[Opening TEXT EXCERPT section]

CMMC Rollout: Where to Next?

Several people have asked me about this one. I posted this in the NDIA forum a week or so ago to generate discussion there on the current status of CMMC. Reposted here for the broader audience. Although we might have a great discussion about which of these two trains are rolling toward us, either way something big with growing momentum is coming down the tracks.

Ms. Bostjanick has indicated in a couple of forums now that the DoD is projecting an updated CMMC rule release in March of 2023. She and John Ellis have provided some information in public forums on what they "intend" for that to look like. All intentions are subject to rulemaking and they have been clear they were sharing what their intended results would be not guaranteeing that is how things would turn out. Still, as Organizations Seeking Certification (OSC's) those comments, along with the new scoping and assessment guides offer some insights into what we should prepare for.

1. What can be POAM'd will be limited. The allowance of POAMs or Plans of Actions and Milestones resulted in a big sigh of relief from many. We should realize though that these are NOT going to be used and applied as the Federal Government does for their own systems under 800-53. The enforcement for contractors is going to be tougher. Admittedly POAMs as an unconstrained parking orbit for things your plan to get to someday is not good for the security of our sensitive information. Two constraints are planned for POAMs.

[Closing TEXT EXCERPT section]
[Opening SOURCE MATERIAL section]

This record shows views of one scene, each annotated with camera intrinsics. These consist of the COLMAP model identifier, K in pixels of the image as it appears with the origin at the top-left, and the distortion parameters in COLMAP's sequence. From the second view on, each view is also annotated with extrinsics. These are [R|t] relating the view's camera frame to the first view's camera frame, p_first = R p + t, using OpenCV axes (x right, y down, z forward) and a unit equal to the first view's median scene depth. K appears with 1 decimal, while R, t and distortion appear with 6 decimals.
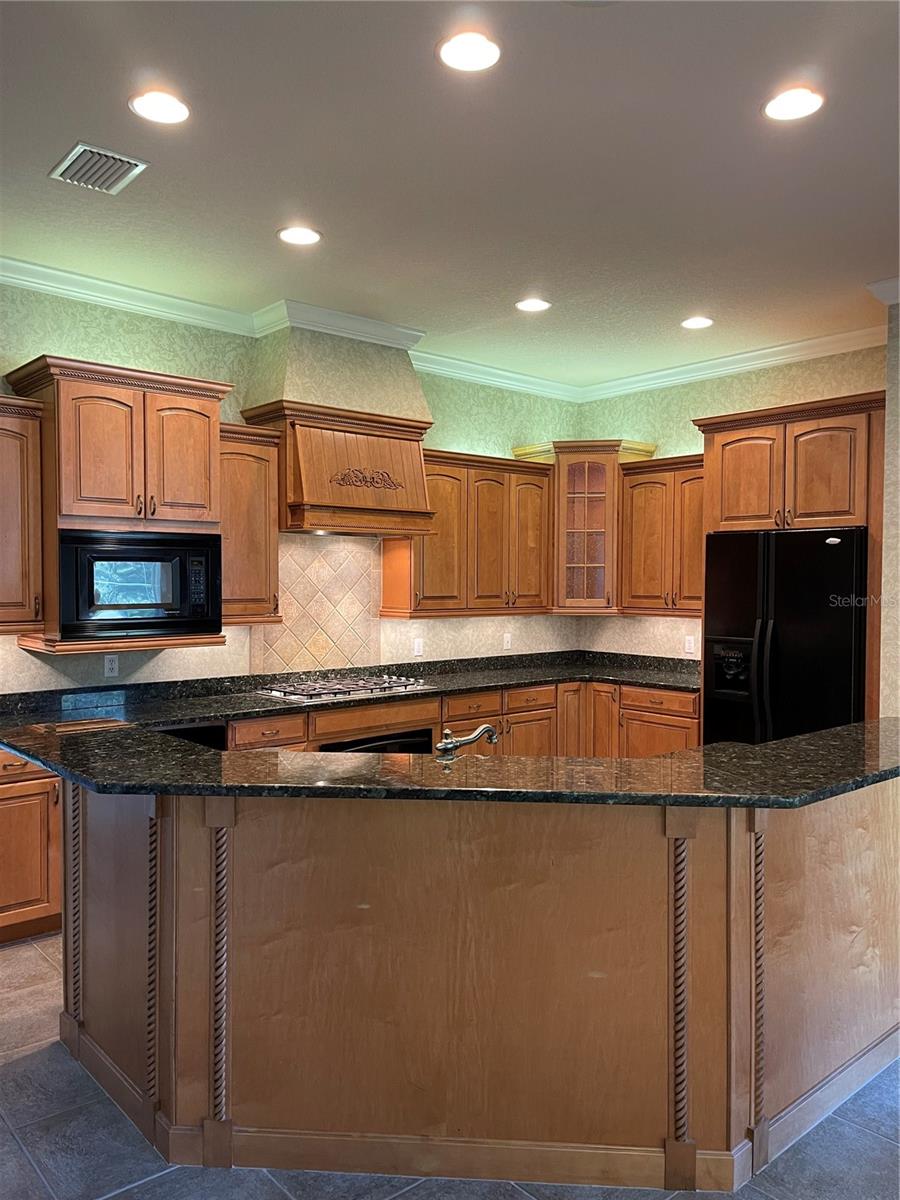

[Closing SOURCE MATERIAL section]

# TASK ITEM
Rewrite the CMMC rollout text from "CMMC Rollout: Where" to "down the tracks.", putting "NDIA discussion board" in place of "NDIA forum".

# WRITTEN ANSWER
CMMC Rollout: Where to Next?

Several people have asked me about this one. I posted this in the NDIA discussion board a week or so ago to generate discussion there on the current status of CMMC. Reposted here for the broader audience. Although we might have a great discussion about which of these two trains are rolling toward us, either way something big with growing momentum is coming down the tracks.